Humboldt, talvez o mais extraordinário explorador da Amazônia, exemplo para todos os que vieram depois dele, maravilhou-se desde o primeiro instante em que pôs os pés na floresta. Esse prussiano festejado por todas as cortes europeias e recebido com honras na Casa Branca de Thomas Jefferson nunca foi tão feliz quanto em seus anos nos trópicos. Viera para a atual Venezuela na companhia de um botânico francês e, em carta ao irmão, escreveu sobre o primeiro contato dos dois com a flora e a fauna locais: “Corremos de um lado para o outro feito bobos.” Era tanta vida, contou, que seu amigo, geralmente circunspecto, declarara que “enlouqueceria se as maravilhas não acabassem logo”.
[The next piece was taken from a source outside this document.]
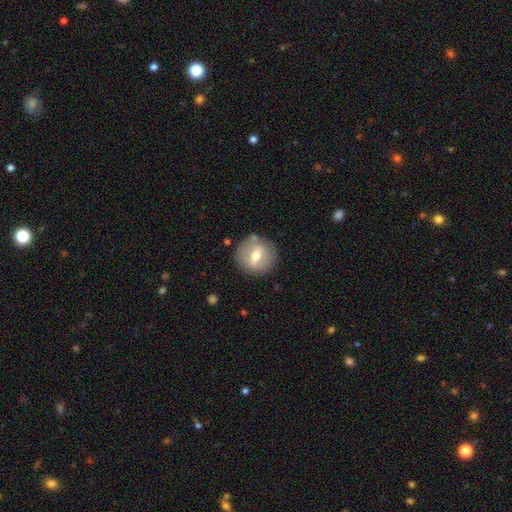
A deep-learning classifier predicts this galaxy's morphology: Q: Smooth or featured?
A: smooth (48%); runner-up: featured or disk (44%)
Q: Merging?
A: none (83%); runner-up: minor disturbance (11%)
Tudo crescia, se espichava, alçava voo, deglutia, procriava, apodrecia, dava bote, mordia, grudava, picava, feria, fundia. Nesse mundo de potência vital, “o homem não é nada” — a mesma ideia que será explorada por Euclides cem anos depois, embora para Humboldt não se trate de um lamento, mas de um espanto admirado.

O relato inaugural do desajuste entre a floresta e os forasteiros foi escrito por um dominicano, frei Gaspar de Carvajal, integrante do que a história reconhece como a primeira travessia do Rio Amazonas por europeus. Sob o comando do explorador Francisco de Orellana, o grupo consistia no padre e 57 soldados. Iniciada em 1541, a viagem desde a nascente peruana até o deságue no Atlântico levaria oito meses. Foi um inferno.

A cada dobra dos rios, os espanhóis eram atacados por indígenas que apareciam “por água e por terra” para lhes fazer a “crua guerra”, a ponto de os bergantins em que navegavam ganharem um aspecto de “porco-espinho”. Por mais que matassem os inimigos e destruíssem impiedosamente suas aldeias, “todos os dias os índios se reformavam e refaziam”, tornando a atacar. A guerra, contudo, era apenas um dos problemas, e talvez não o maior deles. Como dizem as passagens mais marcantes do relato de Carvajal, os piores tormentos da expedição foram obra de outro inimigo: a fome.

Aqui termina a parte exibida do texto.